In the project I mentioned earlier I was doing reads and writes (setting css variables) in various hooks causing a lot of reflows and layout thrashing, hence the poor INP score. The solution was to combine all of the hooks into one that does everything. I’ve also used the aforementioned FastDOM to batch the reads and writes. This has cut the time spent on layout by over 70% as now only one reflow was triggered.

But not only Javascript can trigger a reflow, here’s a list of CSS properties that trigger a reflow. We have to be careful when doing animations and avoid using properties from this list.

I’ve recently noticed that a skeleton animation I’ve been using throughout my project has been triggering a reflow on every iteration (!). This is because it was modifying background-position, the solution was easy. I’ve used transform to move the background instead – no more reflows caused by that animation.

As mentioned earlier, we can’t avoid some reflows. What we can do is reduce the amount of work the browser has to do to calculate the layout.

Content-visibility

The content-visibility CSS property allows the browser to skip an element’s rendering work, including layout and painting until it is needed. This is useful when we have a lot of DOM elements, which correlates with higher reflow times.

Setting the content-visibility to auto will make the browser decide when the element should be rendered. We can (and should) provide contain-intrinsic-size, the browser will reserve this much space for the element before it is rendered, otherwise, the scrollbar will shift.

Put the Elements in Their Own Layers

Browsers often try to break up elements into separate layers. You can calculate layout and paint more efficiently as the browser doesn’t have to account for elements outside of the element’s layer. Sometimes they might not be able to recognize that an element could be in a separate layer. Luckily, we can do it ourselves by using one of the following CSS properties:

will-change: transform

transform: translate3d(0,0,0)

transform: translateZ(0)

backface-visibility: hidden

Please note you should used these sparingly. Too many layers can hurt the performance more than it can help, especially on slower devices.

4. Avoid CSS-in-JS

While using CSS-in-JS libraries can be tempting: it lets you have everything as components, the ability to pass props, and stores values in javascript variables. However,  it does cause some performance issues.
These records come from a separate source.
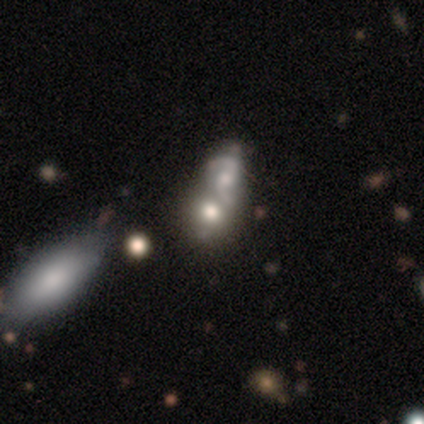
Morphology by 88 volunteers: A featured or disk galaxy (52%) with no bar (61%), 2 (97%) loose (45%) spiral arms (66%) and a moderate central bulge (45%). Merging: merger (70%).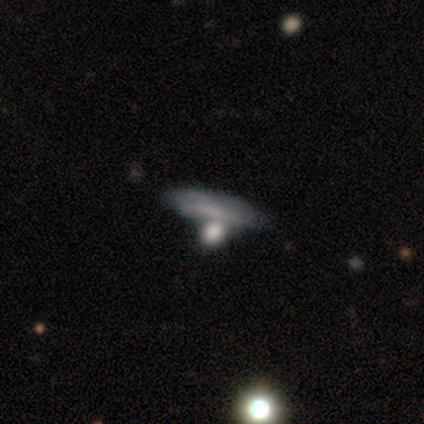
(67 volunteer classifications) Morphology: type=smooth (48%); roundness=in between (50%); merging=none (47%).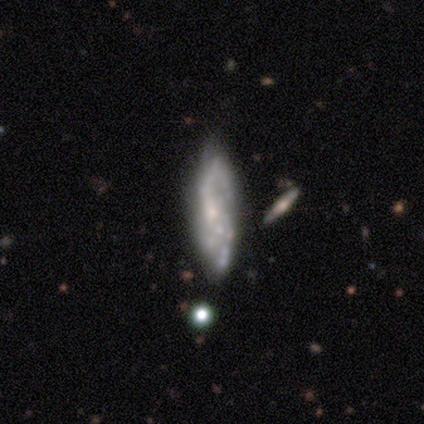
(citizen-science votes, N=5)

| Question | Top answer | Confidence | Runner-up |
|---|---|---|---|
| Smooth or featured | featured or disk | 80% | smooth (20%) |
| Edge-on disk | no | 75% | yes (25%) |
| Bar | no | 100% | — |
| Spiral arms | yes | 67% | no (33%) |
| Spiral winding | medium | 50% | tied: loose (50%) |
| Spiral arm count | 1 | 50% | tied: 2 (50%) |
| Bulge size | none | 67% | small (33%) |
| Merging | none | 40% | tied: merger (40%) |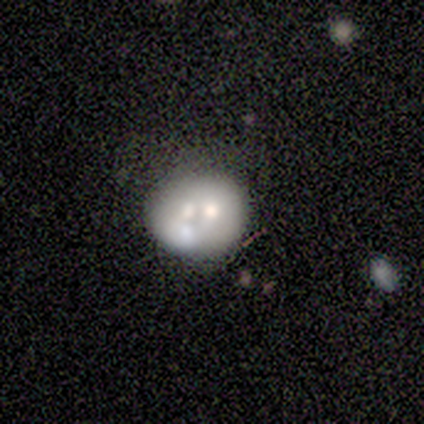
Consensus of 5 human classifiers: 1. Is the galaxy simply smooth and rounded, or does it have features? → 100% featured or disk, 0% smooth, 0% star or artifact.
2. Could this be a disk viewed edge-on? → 100% no, 0% yes.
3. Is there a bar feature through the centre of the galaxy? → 100% no, 0% strong, 0% weak.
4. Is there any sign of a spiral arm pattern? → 100% no, 0% yes.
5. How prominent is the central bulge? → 60% moderate, 40% none, 0% dominant, 0% large, 0% small.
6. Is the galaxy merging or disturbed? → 60% none, 40% merger, 0% minor disturbance, 0% major disturbance.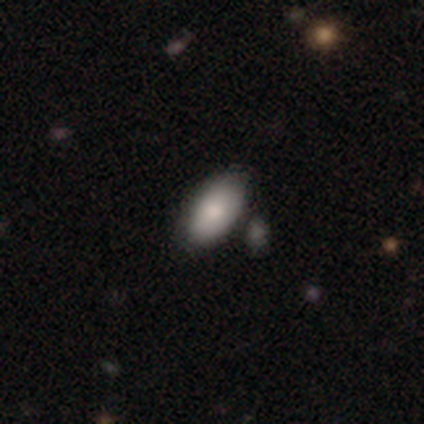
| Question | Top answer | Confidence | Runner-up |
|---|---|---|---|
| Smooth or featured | smooth | 64% | featured or disk (36%) |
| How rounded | in between | 100% | — |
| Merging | none | 64% | minor disturbance (36%) |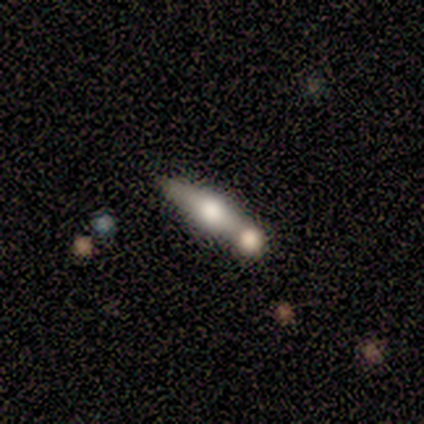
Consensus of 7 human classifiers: Smooth or featured? featured or disk (57%)
Edge-on disk? yes (75%)
Edge-on bulge? rounded (100%)
Merging? merger (71%)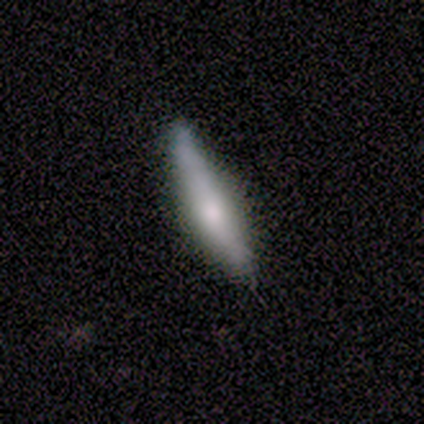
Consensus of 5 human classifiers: This is clearly a smooth galaxy (80%). How rounded: clearly cigar-shaped (100%). Merging: clearly none (80%).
First of all, there’s a runtime overhead since the library has to serialize the styles and add them to the document – this has a direct impact on LCP. They also increase the bundle size in contrast to pure CSS solutions that add nothing to the bundle. Inserting new CSS rules also makes the browser do extra work that it wouldn’t need to do had we used a classic CSS solution.
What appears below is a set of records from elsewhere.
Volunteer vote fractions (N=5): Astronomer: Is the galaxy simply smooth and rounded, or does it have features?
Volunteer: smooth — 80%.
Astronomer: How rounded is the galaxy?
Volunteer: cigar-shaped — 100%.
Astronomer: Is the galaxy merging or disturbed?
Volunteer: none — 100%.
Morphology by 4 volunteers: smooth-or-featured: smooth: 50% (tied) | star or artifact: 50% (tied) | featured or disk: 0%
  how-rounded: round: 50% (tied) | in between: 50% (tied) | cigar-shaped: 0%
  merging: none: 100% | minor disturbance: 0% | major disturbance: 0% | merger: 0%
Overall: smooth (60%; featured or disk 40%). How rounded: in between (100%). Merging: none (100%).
Tailwind is a great alternative. It’s really easy to use, has a great dx, suffers none of the aforementioned issues, and having a single CSS file is much more performant. Another benefit is that Tailwind has a compilation step that extracts only the classes used within the project, so the size of the generated CSS file is as low as possible.

Next.js team has recently added an experimental inlineCSS flag that allows you to inline the CSS file generated by Tailwind, further improving LCP and FCP – all we need to do is wait for it to become production-ready.

5. Reduce the Amount of Javascript Executed on the Load

One of the most common issues with Next js apps reported by the Lighthouse is high JavaScript execution time. To understand how to fix it, first, we have to understand how Next js works.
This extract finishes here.